Bro, thanks a ton. I will be going with all your suggestions.


----------



## trekker (Sep 19, 2015)

Here's where it stands as of today. Gonna have the first layer of glass on the inside laid by Friday.


----------



## Whiskey Angler (Mar 20, 2015)

trekker said:


> Here's where it stands as of today. Gonna have the first layer of glass on the inside laid by Friday.
> View attachment 16455


Awesome! Keep us posted on progress, and if you need help laying out your wiring, send me a direct message when you get to electrical work.


----------



## trekker (Sep 19, 2015)

False floor is glassed on the bottom and tabbed in on one side. Should get the other side tabbed and start building the bulkheads and rod holders tommorow.


----------



## trekker (Sep 19, 2015)

Hey Whiskey, does the negative cable from the battery to the tender plug need to go thru a breaker ?

Thanks.


----------



## Whiskey Angler (Mar 20, 2015)

trekker said:


> Hey Whiskey, does the negative cable from the battery to the tender plug need to go thru a breaker ?
> 
> Thanks.


No. You only protect the positive lead with a breaker. Preferably, with the breaker located within 12" of the battery.


----------



## trekker (Sep 19, 2015)

Whiskey Angler said:


> No. You only protect the positive lead with a breaker. Preferably, with the breaker located within 12" of the battery.


Right on. Thanks !


----------



## FlyBy (Jul 12, 2013)

This is what I use. It has a switch to turn it off.

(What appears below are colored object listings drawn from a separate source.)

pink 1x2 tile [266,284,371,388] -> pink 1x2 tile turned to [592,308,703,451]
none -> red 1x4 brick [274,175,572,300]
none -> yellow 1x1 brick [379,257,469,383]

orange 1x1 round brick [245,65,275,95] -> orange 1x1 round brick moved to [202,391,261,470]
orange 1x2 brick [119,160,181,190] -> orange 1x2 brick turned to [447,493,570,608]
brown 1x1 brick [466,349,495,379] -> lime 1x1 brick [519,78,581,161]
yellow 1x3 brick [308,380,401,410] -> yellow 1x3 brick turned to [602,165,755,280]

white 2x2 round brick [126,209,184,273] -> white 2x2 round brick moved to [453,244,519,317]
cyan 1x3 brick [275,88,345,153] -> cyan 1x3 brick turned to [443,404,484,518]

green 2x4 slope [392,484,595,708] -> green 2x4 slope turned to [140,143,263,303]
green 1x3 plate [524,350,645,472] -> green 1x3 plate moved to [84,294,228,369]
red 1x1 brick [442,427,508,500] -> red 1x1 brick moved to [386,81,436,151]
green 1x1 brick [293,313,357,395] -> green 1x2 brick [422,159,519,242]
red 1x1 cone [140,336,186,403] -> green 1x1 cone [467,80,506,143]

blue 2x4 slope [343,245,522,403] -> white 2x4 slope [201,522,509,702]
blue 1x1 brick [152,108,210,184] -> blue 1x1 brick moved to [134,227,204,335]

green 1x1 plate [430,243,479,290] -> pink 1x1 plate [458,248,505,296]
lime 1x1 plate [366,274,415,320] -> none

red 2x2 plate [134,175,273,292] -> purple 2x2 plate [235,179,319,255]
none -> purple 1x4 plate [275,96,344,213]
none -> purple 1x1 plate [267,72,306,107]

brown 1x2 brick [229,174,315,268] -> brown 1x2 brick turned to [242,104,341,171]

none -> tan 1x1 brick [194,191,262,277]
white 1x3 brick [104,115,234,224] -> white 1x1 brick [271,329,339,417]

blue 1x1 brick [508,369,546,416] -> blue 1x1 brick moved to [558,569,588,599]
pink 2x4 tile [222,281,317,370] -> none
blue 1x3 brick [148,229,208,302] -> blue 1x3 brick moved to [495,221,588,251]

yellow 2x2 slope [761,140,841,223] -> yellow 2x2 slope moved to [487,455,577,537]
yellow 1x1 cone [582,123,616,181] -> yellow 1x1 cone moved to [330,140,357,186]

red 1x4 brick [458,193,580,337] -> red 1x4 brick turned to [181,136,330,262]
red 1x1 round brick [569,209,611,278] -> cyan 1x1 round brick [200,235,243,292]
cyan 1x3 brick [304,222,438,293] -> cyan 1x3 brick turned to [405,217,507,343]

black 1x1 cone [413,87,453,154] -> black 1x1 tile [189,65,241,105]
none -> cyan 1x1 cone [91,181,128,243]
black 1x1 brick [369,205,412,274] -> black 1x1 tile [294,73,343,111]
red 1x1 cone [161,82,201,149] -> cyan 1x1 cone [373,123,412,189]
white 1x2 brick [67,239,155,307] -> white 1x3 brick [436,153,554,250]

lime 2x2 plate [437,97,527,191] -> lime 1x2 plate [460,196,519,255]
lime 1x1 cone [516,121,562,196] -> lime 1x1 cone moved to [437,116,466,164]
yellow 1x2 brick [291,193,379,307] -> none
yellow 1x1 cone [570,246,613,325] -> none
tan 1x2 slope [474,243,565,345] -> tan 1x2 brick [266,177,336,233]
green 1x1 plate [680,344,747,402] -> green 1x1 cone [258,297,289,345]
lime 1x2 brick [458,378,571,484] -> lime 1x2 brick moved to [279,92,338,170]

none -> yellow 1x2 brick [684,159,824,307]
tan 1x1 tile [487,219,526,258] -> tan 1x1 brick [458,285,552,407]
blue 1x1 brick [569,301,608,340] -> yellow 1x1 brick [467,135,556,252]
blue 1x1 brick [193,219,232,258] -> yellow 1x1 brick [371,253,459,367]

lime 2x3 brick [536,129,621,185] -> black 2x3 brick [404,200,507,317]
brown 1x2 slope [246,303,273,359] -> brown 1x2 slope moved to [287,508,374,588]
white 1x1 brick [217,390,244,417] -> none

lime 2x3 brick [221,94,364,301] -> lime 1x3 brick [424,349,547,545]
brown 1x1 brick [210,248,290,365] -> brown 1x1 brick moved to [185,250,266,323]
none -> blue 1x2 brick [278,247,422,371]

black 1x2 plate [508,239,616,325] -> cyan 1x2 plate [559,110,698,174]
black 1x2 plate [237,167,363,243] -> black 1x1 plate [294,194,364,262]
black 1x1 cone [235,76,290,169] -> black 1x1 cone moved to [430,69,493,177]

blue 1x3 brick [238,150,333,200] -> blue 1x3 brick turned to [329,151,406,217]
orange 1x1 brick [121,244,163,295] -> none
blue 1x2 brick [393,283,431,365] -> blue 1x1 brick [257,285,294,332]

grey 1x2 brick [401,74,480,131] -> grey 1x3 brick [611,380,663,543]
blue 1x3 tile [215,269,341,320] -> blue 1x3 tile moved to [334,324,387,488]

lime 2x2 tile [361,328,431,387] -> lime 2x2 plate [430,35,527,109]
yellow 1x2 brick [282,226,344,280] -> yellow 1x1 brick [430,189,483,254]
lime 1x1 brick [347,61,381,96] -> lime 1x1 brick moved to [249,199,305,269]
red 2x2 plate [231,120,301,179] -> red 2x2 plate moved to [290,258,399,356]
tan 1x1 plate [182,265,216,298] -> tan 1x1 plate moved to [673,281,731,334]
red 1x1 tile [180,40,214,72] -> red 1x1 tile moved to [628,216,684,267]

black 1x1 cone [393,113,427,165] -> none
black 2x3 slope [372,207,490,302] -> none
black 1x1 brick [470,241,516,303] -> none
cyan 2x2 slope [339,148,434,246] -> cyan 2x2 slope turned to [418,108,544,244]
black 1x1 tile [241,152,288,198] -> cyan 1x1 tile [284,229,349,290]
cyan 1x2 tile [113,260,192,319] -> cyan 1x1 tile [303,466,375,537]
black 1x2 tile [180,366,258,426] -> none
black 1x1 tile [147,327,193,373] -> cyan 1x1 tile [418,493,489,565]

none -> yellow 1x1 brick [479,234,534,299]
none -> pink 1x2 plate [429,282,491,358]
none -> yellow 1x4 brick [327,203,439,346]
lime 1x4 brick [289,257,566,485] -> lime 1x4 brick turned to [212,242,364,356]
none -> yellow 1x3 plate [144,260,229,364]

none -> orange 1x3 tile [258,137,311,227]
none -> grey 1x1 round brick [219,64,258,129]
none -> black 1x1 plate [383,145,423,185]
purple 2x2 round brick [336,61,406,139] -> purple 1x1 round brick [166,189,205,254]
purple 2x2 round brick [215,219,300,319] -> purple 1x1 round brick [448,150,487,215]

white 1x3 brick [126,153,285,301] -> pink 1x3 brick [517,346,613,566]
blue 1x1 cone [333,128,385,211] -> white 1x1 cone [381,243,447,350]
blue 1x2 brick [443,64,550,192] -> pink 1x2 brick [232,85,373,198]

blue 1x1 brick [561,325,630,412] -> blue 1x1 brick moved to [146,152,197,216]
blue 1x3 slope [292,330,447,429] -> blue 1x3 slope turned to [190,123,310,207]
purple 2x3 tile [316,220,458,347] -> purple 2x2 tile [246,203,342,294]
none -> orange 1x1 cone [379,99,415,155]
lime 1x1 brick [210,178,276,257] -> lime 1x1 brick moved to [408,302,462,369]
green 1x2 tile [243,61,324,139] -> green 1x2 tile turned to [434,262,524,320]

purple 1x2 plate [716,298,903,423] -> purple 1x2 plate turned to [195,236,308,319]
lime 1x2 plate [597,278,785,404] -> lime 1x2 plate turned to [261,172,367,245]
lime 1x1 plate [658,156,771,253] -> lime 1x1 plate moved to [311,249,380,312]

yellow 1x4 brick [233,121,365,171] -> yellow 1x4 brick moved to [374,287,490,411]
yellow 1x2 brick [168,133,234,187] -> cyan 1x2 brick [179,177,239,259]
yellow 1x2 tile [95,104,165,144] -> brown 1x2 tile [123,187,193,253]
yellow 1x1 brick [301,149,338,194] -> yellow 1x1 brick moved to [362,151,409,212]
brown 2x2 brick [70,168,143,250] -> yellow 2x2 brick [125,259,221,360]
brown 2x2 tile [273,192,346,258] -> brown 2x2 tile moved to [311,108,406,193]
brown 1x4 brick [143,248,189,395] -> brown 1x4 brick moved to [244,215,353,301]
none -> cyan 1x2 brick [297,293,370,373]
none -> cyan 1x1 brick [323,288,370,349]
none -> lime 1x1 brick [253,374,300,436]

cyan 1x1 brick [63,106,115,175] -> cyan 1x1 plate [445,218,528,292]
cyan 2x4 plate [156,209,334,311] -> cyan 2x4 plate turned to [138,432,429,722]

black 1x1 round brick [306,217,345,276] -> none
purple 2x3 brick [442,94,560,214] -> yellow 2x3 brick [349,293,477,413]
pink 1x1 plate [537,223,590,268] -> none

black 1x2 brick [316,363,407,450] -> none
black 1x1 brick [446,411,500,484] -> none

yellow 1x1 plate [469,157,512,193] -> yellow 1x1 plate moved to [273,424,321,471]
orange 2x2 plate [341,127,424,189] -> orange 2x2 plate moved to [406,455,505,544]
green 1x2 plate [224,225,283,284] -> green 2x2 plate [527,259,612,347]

https://www.amazon.com/dp/B01FWMM09...mo&pd_rd_r=4E7TW3M0BBW8C7GW6BDJ&pd_rd_w=xyf0z


----------



## trekker (Sep 19, 2015)

Whiskey Angler said:


> *This is all top quality stuff, and including a battery tender plug, blue seas breaker panel, and on/off main bus breaker, you are looking at ~$300 for the whole boat.
> 
> Go ahead and install 3 rocker switches. even if you don't use them right away, you will later.
> 
> ...


Bro, Ive got the 30 amp on/off in hand. Do you reccomend I imstall the Minn Kota MKR-19 as well ?

Thanks.


----------



## Whiskey Angler (Mar 20, 2015)

trekker said:


> Bro, Ive got the 30 amp on/off in hand. Do you reccomend I imstall the Minn Kota MKR-19 as well ?
> 
> Thanks.


The 30 amp should be installed between your battery + terminal and the fuse panel. The 60 amp I suggested is for the trolling motor, and should be installed between the battery + terminal and the "battery tender" plug. If your not using a battery tender plug, then install the 60 amp breaker between the battery positive terminal and the trolling motor.


----------



## trekker (Sep 19, 2015)

Whiskey Angler said:


> The 30 amp should be installed between your battery + terminal and the fuse panel. The 60 amp I suggested is for the trolling motor, and should be installed between the battery + terminal and the "battery tender" plug. If your not using a battery tender plug, then install the 60 amp breaker between the battery positive terminal and the trolling motor.


Thanks again!


----------



## trekker (Sep 19, 2015)

20180530_133036




__
trekker


__
May 30, 2018




Finally some shine.






Shouldbhave it flipped back over within a week. All wiring gear is in hand.


----------